▶ [Input data]:
[Start of section]

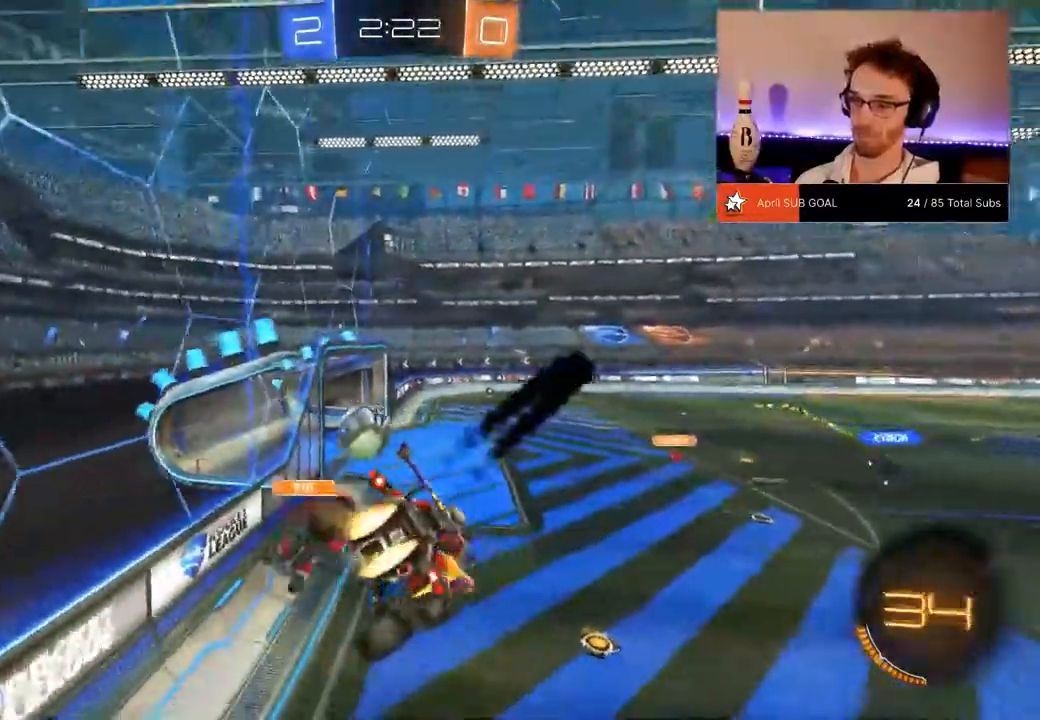
{"buttons": ["R2"], "left_stick": "down-left", "right_stick": "center", "events": [[67, "R1", "up"], [67, "left_stick", "up-right"], [384, "left_stick", "up-left"], [484, "left_stick", "down-left"]]}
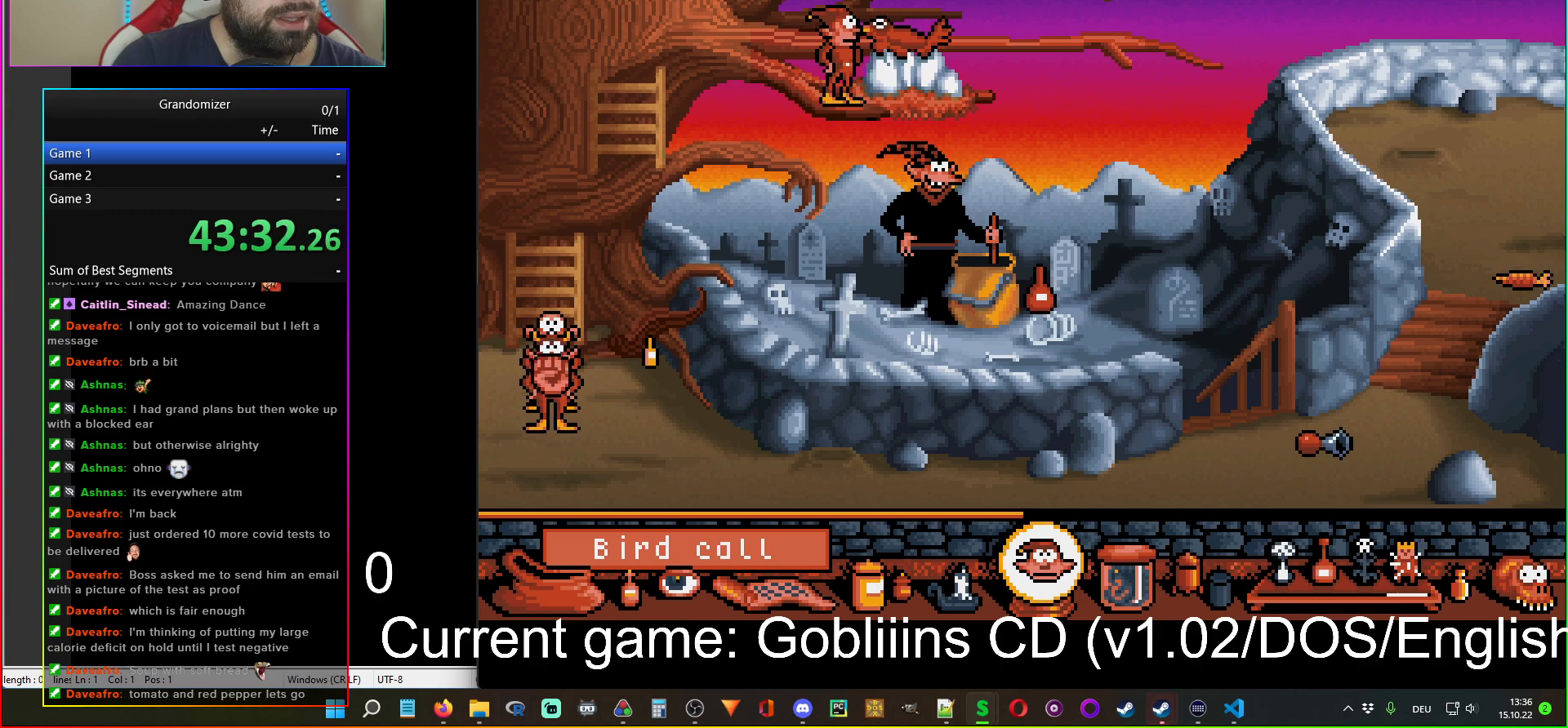
Gameplay with keyboard and mouse; each line is a JSON object with the keys and mouse buttons held at the frame after it. "events" lists presses ("down") and releases ("up") of "mouse_left", "mouse_wheel" and "mouse_right" between this image and that frame as [ms after this image, input, new state], when the widget could be followed in between. "mouse_left", "mouse_wheel", "mouse_right" = the "left", "wheel", "right" buttons of the "mouse" list. No other keys are recorded. "wheel" means that the mouse wheel is clicked or scrolled. Mouse movement is not recorded.
{"keys": [], "mouse": [], "events": [[117, "mouse_left", "down"], [167, "mouse_left", "up"]]}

[End of section]

▶ [Assignment]:
Return every line from the material that contains the word "right".

▶ [Your response]:
{"buttons": ["R2"], "left_stick": "down-left", "right_stick": "center", "events": [[67, "R1", "up"], [67, "left_stick", "up-right"], [384, "left_stick", "up-left"], [484, "left_stick", "down-left"]]}
Gameplay with keyboard and mouse; each line is a JSON object with the keys and mouse buttons held at the frame after it. "events" lists presses ("down") and releases ("up") of "mouse_left", "mouse_wheel" and "mouse_right" between this image and that frame as [ms after this image, input, new state], when the widget could be followed in between. "mouse_left", "mouse_wheel", "mouse_right" = the "left", "wheel", "right" buttons of the "mouse" list. No other keys are recorded. "wheel" means that the mouse wheel is clicked or scrolled. Mouse movement is not recorded.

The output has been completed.